We’ll choose the YlGn color scheme. In case you did not run the last code chunk, we’ll load the RColorBrewer package once more.

library(RColorBrewer)

ggplot(cnty2.cs, aes(long, lat,group = group)) + 
  geom_polygon(aes(fill = Income), colour = NA)  +
  coord_quickmap() + xlim(-125, - 67) + ylim( 25,50 ) +
  scale_fill_brewer(palette = "YlGn")

Generating a divergent color scheme

We might choose to map the income distribution using a divergent color scheme where we compare the counties to some overall value such as the counties’ median. We can use the quantile() function to break the income data into its percentiles. This will be helpful in generating symmetrical intervals about the median.

inc.qt <- quantile(df1$B20004001, probs = c(0, 0.125, .25, 0.5, .75, .875 , 1 ))

We’ll create new income intervals centered on the median of 30767.

cnty2.cs$Income <- cut(cnty2.cs$B20004001, breaks = inc.qt , labels = paste(inc.qt[-1]))

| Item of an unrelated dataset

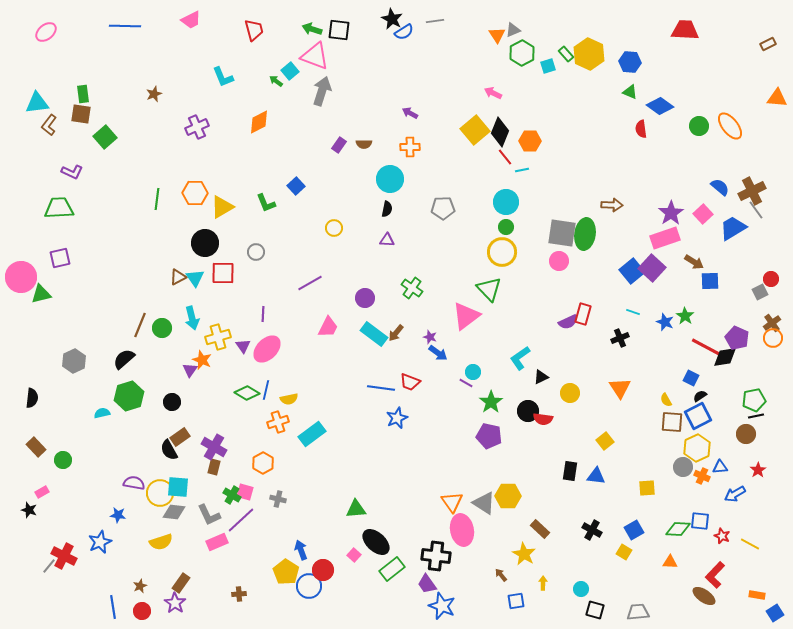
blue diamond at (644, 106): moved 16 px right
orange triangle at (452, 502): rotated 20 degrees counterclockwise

A divergent color scheme consists of two different hues whose lightness values converge towards some central value (the median income in our case). We’ll use Brewer’s red-to-green color palette RdYlGn for this next map.

library(RColorBrewer)

ggplot(cnty2.cs, aes(long, lat,group = group)) + 
  geom_polygon(aes(fill = Income), colour = NA)  +
  coord_quickmap() + xlim(-125, - 67) + ylim( 25,50 ) +
  scale_fill_brewer(palette = "RdYlGn")

The divergent map gives us a different handle on the data. Here, we can identify the poorer than average regions such as the southeast and parts of the Mississippi river region as well as the wealthier regions such as the northeast (with the exception of Maine).